Conheci Antônio Maria em 1945, irradiando Vitória x Galícia, pela PRA-4, Rádio Sociedade da Bahia, no campinho de madeira da Graça, em Salvador. A "cabine" era ao ar livre, sem cobertura - sujeita a chuvas e trovoadas. Eu ficava atrás deles, curtindo a irradiação. Lembro que Antônio Maria transmitia a partida em alta velocidade, novidade à época, e suava muito. Naquele jogo, usou um verbo que eu não conhecia: "Gereco sai de campo manquitolando!". Chegando em casa, perguntei a papai o que era manquitolando, ele explicou: "Homem quando puxa pela perna, manquitola. Animal, manca." Minha admiração por Antônio Maria cresceu, e, durante o tempo (pouco) em que ele narrou as partidas do Campeonato Baiano, eu não perdia uma, sempre em pé, atrás de sua equipe.
Seu cartaz foi crescendo entre os intelectuais, notívagos, torcedores, desportistas, jornalistas e população de Salvador.
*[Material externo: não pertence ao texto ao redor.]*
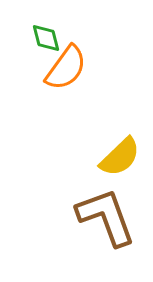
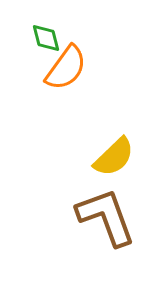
yellow semicircle: moved 6 px left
Percebendo isso, candidatou-se a vereador do município. Num dia aziago, trocou sopapos com Jacaré, tipo popular da cidade, no Mercado Modelo. Brigar com Jacaré, defronte do Elevador Lacerda, equivalia a brigar com Colaço na calçada do Savoy, aqui no Recife. Sua popularidade despencou, ele renunciou à candidatura, e, em 1947, voltou pro Rio, onde estivera em 1940.
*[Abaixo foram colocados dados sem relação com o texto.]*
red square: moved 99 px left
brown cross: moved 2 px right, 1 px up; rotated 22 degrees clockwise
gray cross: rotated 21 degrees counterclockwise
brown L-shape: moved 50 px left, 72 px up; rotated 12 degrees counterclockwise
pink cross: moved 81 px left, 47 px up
Dizem que isso foi bom pra ele porque, transferindo-se, como se transferiu pro Rio de Janeiro, reencontrou na Cidade Maravilhosa, Distrito Federal e capital do país, ambiente mais fértil e maior para expandir seu enorme talento de cronista e de compositor, que então estava desabrochando. Contam que seu primeiro teste na TV Tupi foi um fracasso porque devolveram seu esquete, alegando ser muito "alto" para a compreensão do telespectador, devolveram o segundo, sob o mesmo motivo, e, ao entregar o terceiro, ele rosnou: "Toma aí - pior do que esse eu não sei fazer!". Com Fernando Lobo, fez dupla de sucesso com inúmeros sambas-canções. São famosos seus pegas com Ary Barroso. Ele acusava o mineiro de somente fazer sucesso apelando para batucadas e ritmos fortes. Ary respondeu compondo o magistral Risque, que ele fez sofrendo grande desilusão amorosa por ter perdido o amor de Guiomar para Didi, o Príncipe Etíope de Nelson Rodrigues. Quando foi fazer a cobertura da posse do governador Otávio Mangabeira, no Palácio da Aclamação, e Otávio perguntou se ele era baiano, respondeu: "Não, governador, não mereci." Nunca mais encontrei seu primo médico e meu amigo, Euriquinho.